Evolution of regulatory complexes: a many-body system

In eukaryotes, many genes have complex regulatory input, which is encoded by multiple transcription factor binding sites linked to a common function. Interactions between transcription factors and site complexes on DNA control the production of protein in cells. Here, we present a quantitative evolutionary analysis of binding site complexes in yeast. We show that these complexes have a joint binding phenotype, which is under substantial stabilizing selection and is well conserved within Saccharomyces paradoxus populations and between three species of Saccharomyces.
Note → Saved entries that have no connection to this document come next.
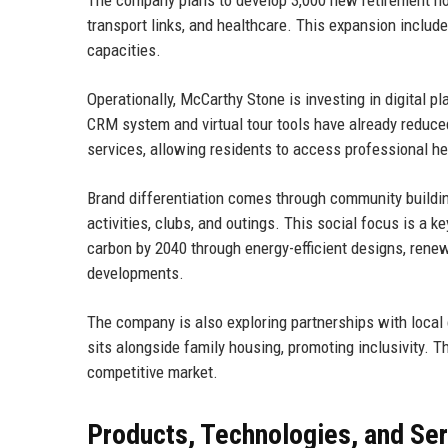
transport links, and healthcare. This expansion includes
capacities.
Operationally, McCarthy Stone is investing in digital 
CRM system and virtual tour tools have already reduce
services, allowing residents to access professional he
Brand differentiation comes through community build
activities, clubs, and outings. This social focus is a 
carbon by 2040 through energy-efficient designs, renew
developments.
The company is also exploring partnerships with local 
sits alongside family housing, promoting inclusivity. 
competitive market.
Products, Technologies, and Se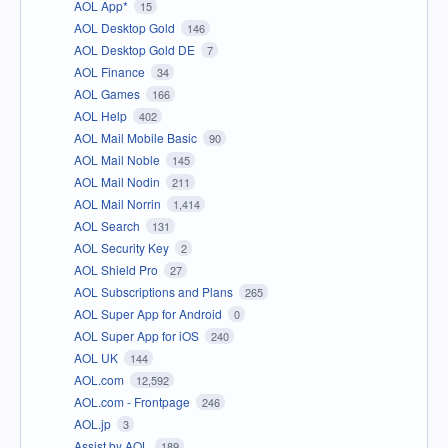
AOL App*
15
AOL Desktop Gold
146
AOL Desktop Gold DE
7
AOL Finance
34
AOL Games
166
AOL Help
402
AOL Mail Mobile Basic
90
AOL Mail Noble
145
AOL Mail Nodin
211
AOL Mail Norrin
1,414
AOL Search
131
AOL Security Key
2
AOL Shield Pro
27
AOL Subscriptions and Plans
265
AOL Super App for Android
0
AOL Super App for iOS
240
AOL UK
144
AOL.com
12,592
AOL.com - Frontpage
246
AOL.jp
3
Assist by AOL
189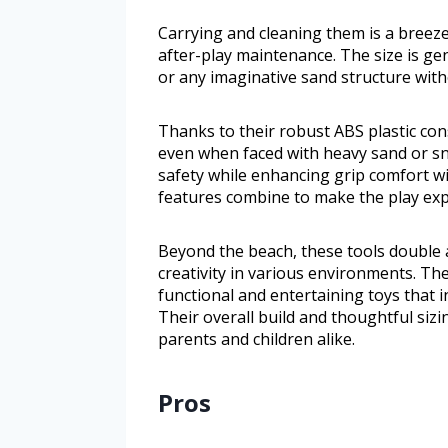
Carrying and cleaning them is a breez
after-play maintenance. The size is ge
or any imaginative sand structure with
Thanks to their robust ABS plastic con
even when faced with heavy sand or sno
safety while enhancing grip comfort w
features combine to make the play exp
Beyond the beach, these tools double 
creativity in various environments. The
functional and entertaining toys that in
Their overall build and thoughtful si
parents and children alike.
Pros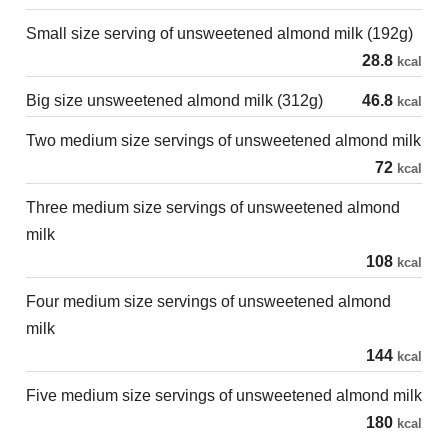
Small size serving of unsweetened almond milk (192g)
28.8
kcal
Big size unsweetened almond milk (312g)
46.8
kcal
Two medium size servings of unsweetened almond milk
72
kcal
Three medium size servings of unsweetened almond
milk
108
kcal
Four medium size servings of unsweetened almond
milk
144
kcal
Five medium size servings of unsweetened almond milk
180
kcal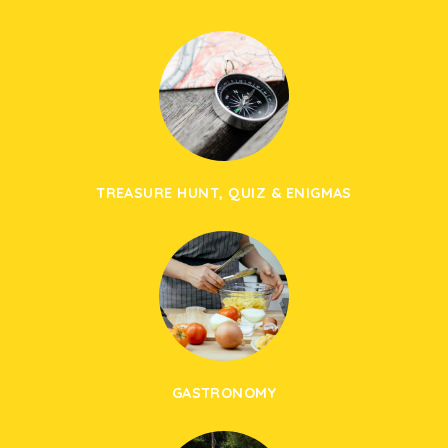
TREASURE HUNT, QUIZ & ENIGMAS
GASTRONOMY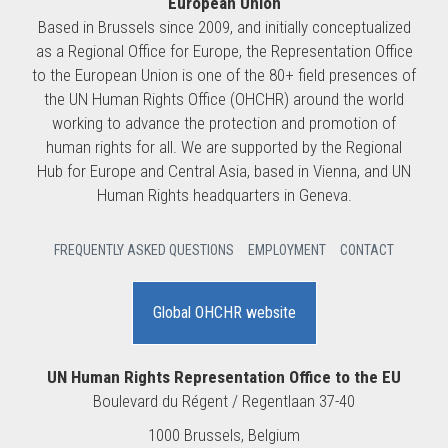
European Union
Based in Brussels since 2009, and initially conceptualized
as a Regional Office for Europe, the Representation Office
to the European Union is one of the 80+ field presences of
the UN Human Rights Office (OHCHR) around the world
working to advance the protection and promotion of
human rights for all. We are supported by the Regional
Hub for Europe and Central Asia, based in Vienna, and UN
Human Rights headquarters in Geneva.
FREQUENTLY ASKED QUESTIONS
EMPLOYMENT
CONTACT
Global OHCHR website
UN Human Rights Representation Office to the EU
Boulevard du Régent / Regentlaan 37-40
1000 Brussels, Belgium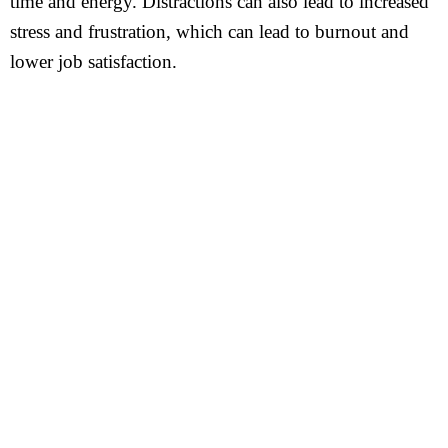
time and energy. Distractions can also lead to increased
stress and frustration, which can lead to burnout and
lower job satisfaction.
At the same time, individual low-affinity sites evolve near-neutrally and show considerable affinity variation even within one population. Thus, functionality of and selection on regulatory complexes emerge from the entire cloud of sites, but cannot be pinned down to individual sites. Our method is based on a biophysical model, which determines site occupancies and establishes a joint affinity phenotype for binding site complexes. We infer a fitness landscape depending on this phenotype using yeast whole-genome polymorphism data and a new method of quantitative trait analysis. Our fitness landscape predicts the amount of binding phenotype conservation, as well as ubiquitous compensatory changes between sites in the cloud. Our results open a new avenue to understand the regulatory ``grammar'' of eukaryotic genomes based on quantitative evolution models.